**Assignment**
Look through the listing below, and wherever a line has the string "AMPARAMS", copy it.
'''
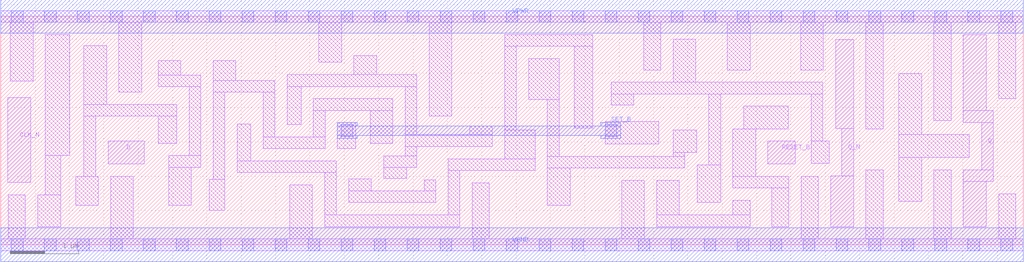
<source format=lef>
# Copyright 2020 The SkyWater PDK Authors
#
# Licensed under the Apache License, Version 2.0 (the "License");
# you may not use this file except in compliance with the License.
# You may obtain a copy of the License at
#
#     https://www.apache.org/licenses/LICENSE-2.0
#
# Unless required by applicable law or agreed to in writing, software
# distributed under the License is distributed on an "AS IS" BASIS,
# WITHOUT WARRANTIES OR CONDITIONS OF ANY KIND, either express or implied.
# See the License for the specific language governing permissions and
# limitations under the License.
#
# SPDX-License-Identifier: Apache-2.0

VERSION 5.7 ;
  NOWIREEXTENSIONATPIN ON ;
  DIVIDERCHAR "/" ;
  BUSBITCHARS "[]" ;
UNITS
  DATABASE MICRONS 200 ;
END UNITS
MACRO sky130_fd_sc_lp__dfbbn_2
  CLASS CORE ;
  FOREIGN sky130_fd_sc_lp__dfbbn_2 ;
  ORIGIN  0.000000  0.000000 ;
  SIZE  14.88000 BY  3.330000 ;
  SYMMETRY X Y R90 ;
  SITE unit ;
  PIN D
    ANTENNAGATEAREA  0.126000 ;
    DIRECTION INPUT ;
    USE SIGNAL ;
    PORT
      LAYER li1 ;
        RECT 1.565000 1.180000 2.085000 1.510000 ;
    END
  END D
  PIN Q
    ANTENNADIFFAREA  0.588000 ;
    DIRECTION OUTPUT ;
    USE SIGNAL ;
    PORT
      LAYER li1 ;
        RECT 14.010000 0.265000 14.340000 0.925000 ;
        RECT 14.010000 0.925000 14.445000 1.095000 ;
        RECT 14.010000 1.785000 14.445000 1.955000 ;
        RECT 14.010000 1.955000 14.340000 3.065000 ;
        RECT 14.275000 1.095000 14.445000 1.785000 ;
    END
  END Q
  PIN Q_N
    ANTENNADIFFAREA  0.588000 ;
    DIRECTION OUTPUT ;
    USE SIGNAL ;
    PORT
      LAYER li1 ;
        RECT 12.080000 0.265000 12.410000 1.005000 ;
        RECT 12.150000 1.695000 12.410000 2.990000 ;
        RECT 12.240000 1.005000 12.410000 1.695000 ;
    END
  END Q_N
  PIN RESET_B
    ANTENNAGATEAREA  0.159000 ;
    DIRECTION INPUT ;
    USE SIGNAL ;
    PORT
      LAYER li1 ;
        RECT 11.165000 1.180000 11.560000 1.510000 ;
    END
  END RESET_B
  PIN SET_B
    ANTENNAGATEAREA  0.444000 ;
    DIRECTION INPUT ;
    USE SIGNAL ;
    PORT
      LAYER met1 ;
        RECT 4.895000 1.550000 5.185000 1.595000 ;
        RECT 4.895000 1.595000 9.025000 1.735000 ;
        RECT 4.895000 1.735000 5.185000 1.780000 ;
        RECT 8.735000 1.550000 9.025000 1.595000 ;
        RECT 8.735000 1.735000 9.025000 1.780000 ;
    END
  END SET_B
  PIN CLK_N
    ANTENNAGATEAREA  0.159000 ;
    DIRECTION INPUT ;
    USE CLOCK ;
    PORT
      LAYER li1 ;
        RECT 0.105000 0.910000 0.435000 2.150000 ;
    END
  END CLK_N
  PIN VGND
    DIRECTION INOUT ;
    USE GROUND ;
    PORT
      LAYER met1 ;
        RECT 0.000000 -0.245000 14.880000 0.245000 ;
    END
  END VGND
  PIN VPWR
    DIRECTION INOUT ;
    USE POWER ;
    PORT
      LAYER met1 ;
        RECT 0.000000 3.085000 14.880000 3.575000 ;
    END
  END VPWR
  OBS
    LAYER li1 ;
      RECT  0.000000 -0.085000 14.880000 0.085000 ;
      RECT  0.000000  3.245000 14.880000 3.415000 ;
      RECT  0.110000  0.085000  0.360000 0.725000 ;
      RECT  0.140000  2.385000  0.470000 3.245000 ;
      RECT  0.540000  0.265000  0.870000 0.725000 ;
      RECT  0.650000  0.725000  0.870000 1.300000 ;
      RECT  0.650000  1.300000  1.005000 3.065000 ;
      RECT  1.090000  0.575000  1.420000 1.000000 ;
      RECT  1.210000  1.000000  1.380000 1.875000 ;
      RECT  1.210000  1.875000  2.560000 2.045000 ;
      RECT  1.210000  2.045000  1.540000 2.905000 ;
      RECT  1.600000  0.085000  1.930000 1.000000 ;
      RECT  1.720000  2.225000  2.050000 3.245000 ;
      RECT  2.290000  2.305000  2.910000 2.475000 ;
      RECT  2.290000  2.475000  2.620000 2.685000 ;
      RECT  2.295000  1.480000  2.560000 1.875000 ;
      RECT  2.445000  0.575000  2.775000 1.130000 ;
      RECT  2.445000  1.130000  2.910000 1.300000 ;
      RECT  2.740000  1.300000  2.910000 2.305000 ;
      RECT  3.035000  0.500000  3.260000 0.950000 ;
      RECT  3.090000  0.950000  3.260000 2.225000 ;
      RECT  3.090000  2.225000  3.990000 2.395000 ;
      RECT  3.090000  2.395000  3.420000 2.685000 ;
      RECT  3.440000  1.055000  4.885000 1.225000 ;
      RECT  3.440000  1.225000  3.640000 1.760000 ;
      RECT  3.820000  1.405000  4.720000 1.575000 ;
      RECT  3.820000  1.575000  3.990000 2.225000 ;
      RECT  4.170000  1.755000  4.370000 2.310000 ;
      RECT  4.170000  2.310000  6.055000 2.480000 ;
      RECT  4.205000  0.085000  4.535000 0.875000 ;
      RECT  4.550000  1.575000  4.720000 1.960000 ;
      RECT  4.550000  1.960000  5.705000 2.130000 ;
      RECT  4.630000  2.660000  4.960000 3.245000 ;
      RECT  4.715000  0.265000  6.680000 0.435000 ;
      RECT  4.715000  0.435000  4.885000 1.055000 ;
      RECT  4.900000  1.405000  5.165000 1.780000 ;
      RECT  5.065000  0.615000  6.330000 0.785000 ;
      RECT  5.065000  0.785000  5.395000 0.960000 ;
      RECT  5.140000  2.480000  5.470000 2.755000 ;
      RECT  5.375000  1.475000  5.705000 1.960000 ;
      RECT  5.575000  0.965000  5.905000 1.125000 ;
      RECT  5.575000  1.125000  6.055000 1.295000 ;
      RECT  5.885000  1.295000  6.055000 1.435000 ;
      RECT  5.885000  1.435000  7.155000 1.605000 ;
      RECT  5.885000  1.605000  6.055000 2.310000 ;
      RECT  6.160000  0.785000  6.330000 0.945000 ;
      RECT  6.235000  1.875000  6.565000 3.245000 ;
      RECT  6.510000  0.435000  6.680000 1.085000 ;
      RECT  6.510000  1.085000  7.775000 1.255000 ;
      RECT  6.825000  1.605000  7.155000 1.735000 ;
      RECT  6.860000  0.085000  7.110000 0.905000 ;
      RECT  7.335000  1.255000  7.775000 1.675000 ;
      RECT  7.335000  1.675000  7.505000 2.895000 ;
      RECT  7.335000  2.895000  8.615000 3.065000 ;
      RECT  7.685000  2.120000  8.125000 2.715000 ;
      RECT  7.955000  0.575000  8.285000 1.120000 ;
      RECT  7.955000  1.120000  9.955000 1.290000 ;
      RECT  7.955000  1.290000  8.125000 2.120000 ;
      RECT  8.345000  1.700000  8.615000 2.895000 ;
      RECT  8.795000  1.470000  9.575000 1.800000 ;
      RECT  8.885000  2.040000  9.215000 2.200000 ;
      RECT  8.885000  2.200000 11.965000 2.370000 ;
      RECT  9.035000  0.085000  9.365000 0.940000 ;
      RECT  9.355000  2.550000  9.605000 3.245000 ;
      RECT  9.545000  0.265000 10.905000 0.435000 ;
      RECT  9.545000  0.435000  9.875000 0.940000 ;
      RECT  9.785000  1.290000  9.955000 1.345000 ;
      RECT  9.785000  1.345000 10.125000 1.675000 ;
      RECT  9.785000  2.370000 10.115000 3.000000 ;
      RECT 10.135000  0.615000 10.475000 1.165000 ;
      RECT 10.305000  1.165000 10.475000 2.200000 ;
      RECT 10.575000  2.550000 10.905000 3.245000 ;
      RECT 10.655000  0.435000 10.905000 0.650000 ;
      RECT 10.655000  0.830000 11.470000 1.000000 ;
      RECT 10.655000  1.000000 10.985000 1.690000 ;
      RECT 10.815000  1.690000 11.460000 2.020000 ;
      RECT 11.220000  0.265000 11.470000 0.830000 ;
      RECT 11.640000  2.550000 11.970000 3.245000 ;
      RECT 11.650000  0.085000 11.900000 1.000000 ;
      RECT 11.795000  1.185000 12.060000 1.515000 ;
      RECT 11.795000  1.515000 11.965000 2.200000 ;
      RECT 12.590000  0.085000 12.840000 1.095000 ;
      RECT 12.590000  1.690000 12.840000 3.245000 ;
      RECT 13.070000  0.635000 13.400000 1.275000 ;
      RECT 13.070000  1.275000 14.095000 1.605000 ;
      RECT 13.070000  1.605000 13.400000 2.495000 ;
      RECT 13.580000  0.085000 13.830000 1.095000 ;
      RECT 13.580000  1.815000 13.830000 3.245000 ;
      RECT 14.520000  0.085000 14.770000 0.745000 ;
      RECT 14.520000  2.135000 14.770000 3.245000 ;
    LAYER mcon ;
      RECT  0.155000 -0.085000  0.325000 0.085000 ;
      RECT  0.155000  3.245000  0.325000 3.415000 ;
      RECT  0.635000 -0.085000  0.805000 0.085000 ;
      RECT  0.635000  3.245000  0.805000 3.415000 ;
      RECT  1.115000 -0.085000  1.285000 0.085000 ;
      RECT  1.115000  3.245000  1.285000 3.415000 ;
      RECT  1.595000 -0.085000  1.765000 0.085000 ;
      RECT  1.595000  3.245000  1.765000 3.415000 ;
      RECT  2.075000 -0.085000  2.245000 0.085000 ;
      RECT  2.075000  3.245000  2.245000 3.415000 ;
      RECT  2.555000 -0.085000  2.725000 0.085000 ;
      RECT  2.555000  3.245000  2.725000 3.415000 ;
      RECT  3.035000 -0.085000  3.205000 0.085000 ;
      RECT  3.035000  3.245000  3.205000 3.415000 ;
      RECT  3.515000 -0.085000  3.685000 0.085000 ;
      RECT  3.515000  3.245000  3.685000 3.415000 ;
      RECT  3.995000 -0.085000  4.165000 0.085000 ;
      RECT  3.995000  3.245000  4.165000 3.415000 ;
      RECT  4.475000 -0.085000  4.645000 0.085000 ;
      RECT  4.475000  3.245000  4.645000 3.415000 ;
      RECT  4.955000 -0.085000  5.125000 0.085000 ;
      RECT  4.955000  1.580000  5.125000 1.750000 ;
      RECT  4.955000  3.245000  5.125000 3.415000 ;
      RECT  5.435000 -0.085000  5.605000 0.085000 ;
      RECT  5.435000  3.245000  5.605000 3.415000 ;
      RECT  5.915000 -0.085000  6.085000 0.085000 ;
      RECT  5.915000  3.245000  6.085000 3.415000 ;
      RECT  6.395000 -0.085000  6.565000 0.085000 ;
      RECT  6.395000  3.245000  6.565000 3.415000 ;
      RECT  6.875000 -0.085000  7.045000 0.085000 ;
      RECT  6.875000  3.245000  7.045000 3.415000 ;
      RECT  7.355000 -0.085000  7.525000 0.085000 ;
      RECT  7.355000  3.245000  7.525000 3.415000 ;
      RECT  7.835000 -0.085000  8.005000 0.085000 ;
      RECT  7.835000  3.245000  8.005000 3.415000 ;
      RECT  8.315000 -0.085000  8.485000 0.085000 ;
      RECT  8.315000  3.245000  8.485000 3.415000 ;
      RECT  8.795000 -0.085000  8.965000 0.085000 ;
      RECT  8.795000  1.580000  8.965000 1.750000 ;
      RECT  8.795000  3.245000  8.965000 3.415000 ;
      RECT  9.275000 -0.085000  9.445000 0.085000 ;
      RECT  9.275000  3.245000  9.445000 3.415000 ;
      RECT  9.755000 -0.085000  9.925000 0.085000 ;
      RECT  9.755000  3.245000  9.925000 3.415000 ;
      RECT 10.235000 -0.085000 10.405000 0.085000 ;
      RECT 10.235000  3.245000 10.405000 3.415000 ;
      RECT 10.715000 -0.085000 10.885000 0.085000 ;
      RECT 10.715000  3.245000 10.885000 3.415000 ;
      RECT 11.195000 -0.085000 11.365000 0.085000 ;
      RECT 11.195000  3.245000 11.365000 3.415000 ;
      RECT 11.675000 -0.085000 11.845000 0.085000 ;
      RECT 11.675000  3.245000 11.845000 3.415000 ;
      RECT 12.155000 -0.085000 12.325000 0.085000 ;
      RECT 12.155000  3.245000 12.325000 3.415000 ;
      RECT 12.635000 -0.085000 12.805000 0.085000 ;
      RECT 12.635000  3.245000 12.805000 3.415000 ;
      RECT 13.115000 -0.085000 13.285000 0.085000 ;
      RECT 13.115000  3.245000 13.285000 3.415000 ;
      RECT 13.595000 -0.085000 13.765000 0.085000 ;
      RECT 13.595000  3.245000 13.765000 3.415000 ;
      RECT 14.075000 -0.085000 14.245000 0.085000 ;
      RECT 14.075000  3.245000 14.245000 3.415000 ;
      RECT 14.555000 -0.085000 14.725000 0.085000 ;
      RECT 14.555000  3.245000 14.725000 3.415000 ;
  END
END sky130_fd_sc_lp__dfbbn_2
END LIBRARY

</source>
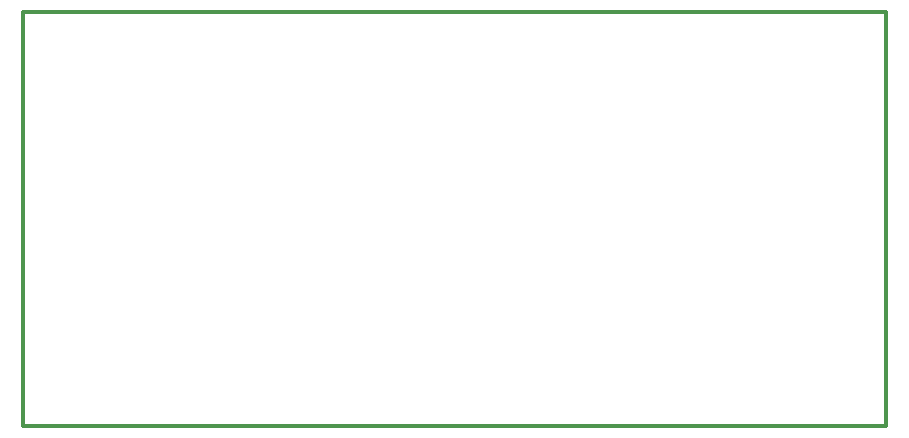
<source format=gm1>
%FSLAX43Y43*%
%MOMM*%
G71*
G01*
G75*
G04 Layer_Color=16711935*
%ADD10R,2.880X1.120*%
%ADD11R,0.800X0.900*%
%ADD12R,0.900X1.270*%
%ADD13R,1.000X1.800*%
%ADD14R,1.400X1.200*%
%ADD15R,0.300X1.600*%
%ADD16R,1.600X0.300*%
%ADD17R,0.900X0.800*%
%ADD18R,0.508X0.559*%
%ADD19R,1.270X0.900*%
G04:AMPARAMS|DCode=20|XSize=1.9mm|YSize=3.3mm|CornerRadius=0mm|HoleSize=0mm|Usage=FLASHONLY|Rotation=180.000|XOffset=0mm|YOffset=0mm|HoleType=Round|Shape=Octagon|*
%AMOCTAGOND20*
4,1,8,0.475,-1.650,-0.475,-1.650,-0.950,-1.175,-0.950,1.175,-0.475,1.650,0.475,1.650,0.950,1.175,0.950,-1.175,0.475,-1.650,0.0*
%
%ADD20OCTAGOND20*%

%ADD21R,0.700X1.800*%
%ADD22R,0.700X1.350*%
%ADD23R,0.800X0.800*%
%ADD24R,1.600X2.200*%
%ADD25R,1.350X0.400*%
%ADD26R,1.900X1.900*%
%ADD27R,1.900X1.800*%
%ADD28R,0.600X1.400*%
%ADD29R,1.800X2.500*%
%ADD30C,0.200*%
%ADD31C,0.400*%
%ADD32C,0.300*%
%ADD33R,0.550X11.375*%
%ADD34R,0.550X2.225*%
%ADD35R,0.550X2.300*%
%ADD36R,1.975X0.550*%
%ADD37R,1.400X0.400*%
%ADD38R,0.400X1.400*%
%ADD39R,1.400X0.400*%
%ADD40R,2.150X0.500*%
%ADD41R,0.500X2.150*%
%ADD42C,0.600*%
%ADD43C,3.200*%
%ADD44C,1.000*%
%ADD45R,1.800X1.800*%
%ADD46C,1.800*%
%ADD47C,1.500*%
%ADD48C,1.700*%
%ADD49C,2.000*%
%ADD50R,1.143X1.270*%
%ADD51R,4.800X0.650*%
%ADD52R,0.650X4.800*%
%ADD53R,3.175X0.650*%
%ADD54R,0.500X3.425*%
%ADD55R,3.425X0.500*%
%ADD56R,3.625X0.600*%
%ADD57R,0.600X3.625*%
%ADD58C,0.254*%
%ADD59R,1.550X3.125*%
%ADD60R,3.083X1.323*%
%ADD61R,1.003X1.103*%
%ADD62R,1.103X1.473*%
%ADD63R,1.203X2.003*%
%ADD64R,1.603X1.403*%
%ADD65R,0.503X1.803*%
%ADD66R,1.803X0.503*%
%ADD67R,1.103X1.003*%
%ADD68R,0.711X0.762*%
%ADD69R,1.473X1.103*%
G04:AMPARAMS|DCode=70|XSize=2.103mm|YSize=3.503mm|CornerRadius=0mm|HoleSize=0mm|Usage=FLASHONLY|Rotation=180.000|XOffset=0mm|YOffset=0mm|HoleType=Round|Shape=Octagon|*
%AMOCTAGOND70*
4,1,8,0.526,-1.752,-0.526,-1.752,-1.052,-1.226,-1.052,1.226,-0.526,1.752,0.526,1.752,1.052,1.226,1.052,-1.226,0.526,-1.752,0.0*
%
%ADD70OCTAGOND70*%

%ADD71R,0.903X2.003*%
%ADD72R,0.903X1.553*%
%ADD73R,1.003X1.003*%
%ADD74R,1.803X2.403*%
%ADD75R,1.553X0.603*%
%ADD76R,2.103X2.103*%
%ADD77R,2.103X2.003*%
%ADD78R,0.803X1.603*%
%ADD79R,2.003X2.703*%
%ADD80C,3.403*%
%ADD81C,1.203*%
%ADD82R,2.003X2.003*%
%ADD83C,2.003*%
%ADD84C,1.703*%
%ADD85C,1.903*%
%ADD86C,2.203*%
%ADD87R,1.346X1.473*%
D32*
X50800Y76200D02*
Y111200D01*
X123800D01*
Y76200D02*
Y111200D01*
X50800Y76200D02*
X123800D01*
M02*

</source>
'''
**Written answer**
G04:AMPARAMS|DCode=20|XSize=1.9mm|YSize=3.3mm|CornerRadius=0mm|HoleSize=0mm|Usage=FLASHONLY|Rotation=180.000|XOffset=0mm|YOffset=0mm|HoleType=Round|Shape=Octagon|*
G04:AMPARAMS|DCode=70|XSize=2.103mm|YSize=3.503mm|CornerRadius=0mm|HoleSize=0mm|Usage=FLASHONLY|Rotation=180.000|XOffset=0mm|YOffset=0mm|HoleType=Round|Shape=Octagon|*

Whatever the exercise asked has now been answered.